The Who song Pete Townshend wants to play on his deathbed

As the 1960s were spreading out, rock and roll was starting to get progressively more intricate. In the wake of The Beatles laying waste to the pop charts on both sides of the Atlantic, every band in Britain was developing bands looking to play on the weekends, either going the route of the Fab Four with radio-friendly or delving into blues and R&B by way of The Rolling Stones. In the middle of both styles sat The Who, with a songwriter who was soon to become a legend.

When The Who first cut their teeth, though, Pete Townshend didn’t think the group would last very long. Breaking out of the Mod scene in London, Townshend figured that he would play in a band for a few years before continuing his education at college. Once he wrote the mind-bending clangour of ‘My Generation’, things started to move incredibly fast.

Using the fury of his youth and mountains of volume and distortion, Townshend had started to create the feeling of adolescent rebellion, amplified by songs about breaking free from ordinary existence. That wasn’t what Townshend wanted to do for the rest of his life, though. The three-minute single was fun, but there was always more to rock and roll in Townshend’s mind.

Assembling the song ‘A Quick One While He’s Away’ based on fragments of different song ideas, Townshend’s medley of tunes on The Who’s second album got the wheels turning in his head for a rock opera. Creating Tommy centred around a deaf, dumb and blind kid, Townshend had found his calling as a storyteller, tying together the darkest themes heard in a rock song with music.
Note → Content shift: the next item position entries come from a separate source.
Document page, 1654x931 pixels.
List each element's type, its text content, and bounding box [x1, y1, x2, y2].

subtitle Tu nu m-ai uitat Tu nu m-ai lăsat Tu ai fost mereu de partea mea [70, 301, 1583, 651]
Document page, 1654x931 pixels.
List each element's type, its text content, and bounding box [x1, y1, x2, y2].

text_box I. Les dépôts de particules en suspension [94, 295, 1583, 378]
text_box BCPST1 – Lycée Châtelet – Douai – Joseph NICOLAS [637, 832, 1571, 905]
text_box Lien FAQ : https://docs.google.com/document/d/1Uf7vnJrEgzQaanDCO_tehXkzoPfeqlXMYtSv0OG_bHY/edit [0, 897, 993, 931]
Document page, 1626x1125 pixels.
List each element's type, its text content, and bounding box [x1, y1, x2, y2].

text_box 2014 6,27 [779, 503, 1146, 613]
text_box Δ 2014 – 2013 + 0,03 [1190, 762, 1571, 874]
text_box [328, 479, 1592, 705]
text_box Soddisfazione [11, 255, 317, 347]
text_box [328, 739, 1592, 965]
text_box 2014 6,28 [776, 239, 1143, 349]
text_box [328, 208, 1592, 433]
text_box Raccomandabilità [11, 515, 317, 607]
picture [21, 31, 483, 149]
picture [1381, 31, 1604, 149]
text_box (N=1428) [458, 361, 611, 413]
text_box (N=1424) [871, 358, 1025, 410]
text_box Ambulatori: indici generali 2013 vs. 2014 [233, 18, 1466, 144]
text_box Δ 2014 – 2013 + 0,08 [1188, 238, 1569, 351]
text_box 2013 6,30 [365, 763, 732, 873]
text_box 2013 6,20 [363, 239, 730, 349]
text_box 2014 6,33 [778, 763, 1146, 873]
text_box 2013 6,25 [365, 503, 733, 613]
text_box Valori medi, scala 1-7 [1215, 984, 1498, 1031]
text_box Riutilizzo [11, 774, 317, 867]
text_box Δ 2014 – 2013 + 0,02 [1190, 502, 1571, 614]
As Townshend prepared to do it all again with Lifehouse, though, things began falling apart. Rather than one-up his previous effort, the band’s inability to grasp the concept led to Townshend scrapping the whole thing, leaving only the table scraps to appear on Who’s Next. If this were the table scraps, though, Townshend was on the verge of a creative breakthrough on ‘Baba O’Riley’.

Adopting the first primitive synthesisers, Townshend created a dramatic way to set the scene for his rock opera, complete with the pronounced stabs of his electric guitar roaring in. Although the song had a lingering question surrounding what the phrase “teenage wasteland” meant, Townshend was adamant about the song’s message, saying that had more to do with not wasting one’s life on what is being dictated to them.

Although Townshend would have regrets about not fulfilling his dream with Lifehouse, he did confess to never getting tired of ‘Baba O’Riley’, recalling, “There is this moment of standing there just listening to this music and looking out to the audience and just thinking, ‘I f–king did that. I wrote that. I just hope that on my deathbed, I don’t embarrass myself by asking someone, ‘Can you pass me my guitar? And will you run the backing tape of ‘Baba O’Riley’? I just want to do it one more time”.

Townshend was the only one thinking that he had made a breakthrough, either. Looking back on the production, frontman Roger Daltrey would rank Who’s Next as one of the greatest albums that the group ever made. While most will never know how Townshend’s vision could have been realised at the time, ‘Baba O’Riley’ remains one of the most stirring moments that rock and roll has to offer.